Released: November 17, 2021
Host: Joel Anderson (Slate Podcasts)
In this gripping episode, Slow Burn turns its focus to Daryl Gates—the powerful, polarizing Chief of the Los Angeles Police Department during the Rodney King era—and Los Angeles’ failed efforts to hold him accountable in the wake of massive police misconduct. Through archival footage and first-person interviews, the episode traces Gates’ rise, the LAPD’s deep-rooted issues, and the pivotal struggle sparked by the infamous Rodney King beating. Listeners are taken through battles at City Hall, the formation of the Christopher Commission, and the widespread attempts (and failures) to force real reform in the department that still profoundly shape L.A. and America today.
"This is not representation of the good work of Los Angeles Police Department. And you won't find anyone, you will not find a police officer in this city that will in any way attempt to justify what those officers did." (00:38)

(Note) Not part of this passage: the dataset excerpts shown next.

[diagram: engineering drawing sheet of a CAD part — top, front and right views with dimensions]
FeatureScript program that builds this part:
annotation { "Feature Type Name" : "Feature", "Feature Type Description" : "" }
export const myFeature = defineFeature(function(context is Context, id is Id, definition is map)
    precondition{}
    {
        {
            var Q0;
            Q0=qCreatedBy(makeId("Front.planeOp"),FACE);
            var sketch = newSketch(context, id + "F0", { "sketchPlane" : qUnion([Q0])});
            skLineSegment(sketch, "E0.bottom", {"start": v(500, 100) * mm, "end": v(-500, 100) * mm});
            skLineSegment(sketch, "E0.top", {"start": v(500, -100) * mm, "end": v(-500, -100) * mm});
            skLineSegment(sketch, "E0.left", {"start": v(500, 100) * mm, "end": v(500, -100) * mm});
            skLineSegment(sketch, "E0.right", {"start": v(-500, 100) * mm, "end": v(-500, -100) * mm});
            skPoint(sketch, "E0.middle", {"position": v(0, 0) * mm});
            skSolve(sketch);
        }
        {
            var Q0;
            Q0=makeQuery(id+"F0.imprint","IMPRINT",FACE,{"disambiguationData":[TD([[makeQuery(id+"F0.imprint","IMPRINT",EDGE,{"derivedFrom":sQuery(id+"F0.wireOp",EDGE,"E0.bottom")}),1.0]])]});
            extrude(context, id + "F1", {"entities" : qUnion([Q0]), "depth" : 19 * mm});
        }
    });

"Are you saying that you will withhold support to fight crime in our districts?" (03:48)
"That is the most insulting thing I have heard on this council floor in all the time I've been here, and I've been here a lot longer than you've been alive." (04:08)
"The department saw itself... as a paramilitary organization, primarily white, almost all male, and viewed its fundamental charge as maintaining the peace." (07:02)
"He could have lit the city on fire with that comment, we're going to fire him. No, because he knew he couldn't fire him." (13:04)
"[Gates'] polestar, the principle by which he set his watch, was don't let politicians interfere... [Bradley] is the ultimate threat to his autonomy." (15:16)
"Again, I want the audience to know I got the same skepticism that you have... But we know we've been down this road so many times, and it might be hope. But it's a little hope, ain't a whole lot of hope." (25:14)
"Police officers work in the garbage pail all the time... Some of them get very cynical, some get very hard..." (28:37)
"In the last 13 years... we have not had... at the top, very effective leadership." (32:11)
"That's an area that I believe we have failed miserably in, is holding people accountable..." (32:41)
"I would probably give him a D. I think I would be generous in giving him a D in discipline." (34:13)
"Things have to settle down." (40:25)
"We don't need no hope for the future. What about today? I walk out here, the police gonna be with me. Can y' all do anything about that?" (39:55)
"The support that I've had within this organization and with the community has been just outstanding. And I don't expect to just run, run away." (40:55)
"That is the most insulting thing I have heard on this council floor... Absolutely not. This is a professional organization." (04:08)
"It saw itself as the thin blue line... In its absence, the violence of Los Angeles would just spread." (08:01)
"Council couldn't fire him, the mayor couldn't fire him. Only the police commission could fire him... You couldn't do that legally." (13:41)
"All I can say is that our Commission, consisting of 10 members, three of whom were appointed by Chief Gates, concluded on a unanimous basis that the transition... should begin now." (39:05)
The episode maintains a tense, investigative tone throughout—frank, skeptical, and deeply contextual. It weaves together incisive archival clips, candid contemporary interviews, and immersive scene-setting to highlight the power struggles and enduring skepticism of Angelenos toward promises of police reform.
This episode is essential for understanding how institutional inertia and political structures can stymie even the strongest reform efforts. It delves into the roots of LAPD's problems under Daryl Gates, and explains—through memorable testimonies and pivotal confrontations—why, even in moments of apparent consensus, true change can remain just out of reach.